Directions:
Whenever a line in the material below contains "names", copy that line.

Supplied material:
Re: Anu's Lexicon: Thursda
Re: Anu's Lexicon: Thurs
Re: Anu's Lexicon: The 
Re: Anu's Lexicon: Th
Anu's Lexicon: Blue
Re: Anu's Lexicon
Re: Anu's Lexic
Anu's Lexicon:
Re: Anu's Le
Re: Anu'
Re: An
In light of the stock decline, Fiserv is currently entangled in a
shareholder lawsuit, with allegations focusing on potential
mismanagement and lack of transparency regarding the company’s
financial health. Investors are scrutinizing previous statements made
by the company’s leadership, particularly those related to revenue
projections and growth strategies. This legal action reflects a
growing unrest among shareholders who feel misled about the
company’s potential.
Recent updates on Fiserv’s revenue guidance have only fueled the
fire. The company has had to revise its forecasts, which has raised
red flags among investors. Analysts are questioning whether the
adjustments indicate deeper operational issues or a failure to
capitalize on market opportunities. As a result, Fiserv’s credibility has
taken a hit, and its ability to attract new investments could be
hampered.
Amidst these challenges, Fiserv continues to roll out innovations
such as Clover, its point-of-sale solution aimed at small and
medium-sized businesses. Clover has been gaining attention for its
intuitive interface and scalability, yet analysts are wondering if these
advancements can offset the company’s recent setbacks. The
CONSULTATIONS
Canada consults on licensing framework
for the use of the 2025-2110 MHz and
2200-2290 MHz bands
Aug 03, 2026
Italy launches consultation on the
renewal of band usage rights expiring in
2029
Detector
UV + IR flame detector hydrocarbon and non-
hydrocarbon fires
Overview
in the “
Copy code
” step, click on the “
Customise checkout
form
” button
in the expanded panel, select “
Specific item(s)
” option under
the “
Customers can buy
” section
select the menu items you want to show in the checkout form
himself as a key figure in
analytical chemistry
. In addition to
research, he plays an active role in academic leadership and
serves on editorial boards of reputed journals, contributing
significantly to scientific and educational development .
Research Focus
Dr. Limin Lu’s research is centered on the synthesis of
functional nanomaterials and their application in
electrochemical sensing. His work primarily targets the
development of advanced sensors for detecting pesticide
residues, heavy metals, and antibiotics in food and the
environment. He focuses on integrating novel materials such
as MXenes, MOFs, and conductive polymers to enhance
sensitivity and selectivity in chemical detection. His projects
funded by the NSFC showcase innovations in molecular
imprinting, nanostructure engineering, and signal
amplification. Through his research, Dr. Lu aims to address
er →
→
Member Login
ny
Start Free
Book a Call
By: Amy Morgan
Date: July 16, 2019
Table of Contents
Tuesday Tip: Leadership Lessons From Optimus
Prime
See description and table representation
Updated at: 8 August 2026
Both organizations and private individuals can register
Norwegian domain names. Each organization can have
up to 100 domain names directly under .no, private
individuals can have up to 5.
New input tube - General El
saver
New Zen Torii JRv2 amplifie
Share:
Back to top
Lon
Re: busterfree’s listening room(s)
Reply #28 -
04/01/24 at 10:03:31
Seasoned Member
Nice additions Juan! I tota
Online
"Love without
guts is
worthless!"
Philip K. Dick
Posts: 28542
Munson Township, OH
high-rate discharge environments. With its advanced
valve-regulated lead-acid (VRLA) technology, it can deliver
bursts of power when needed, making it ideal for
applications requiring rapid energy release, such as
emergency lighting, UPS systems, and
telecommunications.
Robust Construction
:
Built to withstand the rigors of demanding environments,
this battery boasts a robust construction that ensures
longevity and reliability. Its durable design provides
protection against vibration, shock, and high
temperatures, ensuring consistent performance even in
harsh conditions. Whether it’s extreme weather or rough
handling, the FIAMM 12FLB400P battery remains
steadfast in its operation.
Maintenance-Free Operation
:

Answer to this task:
Norwegian domain names. Each organization can have
up to 100 domain names directly under .no, private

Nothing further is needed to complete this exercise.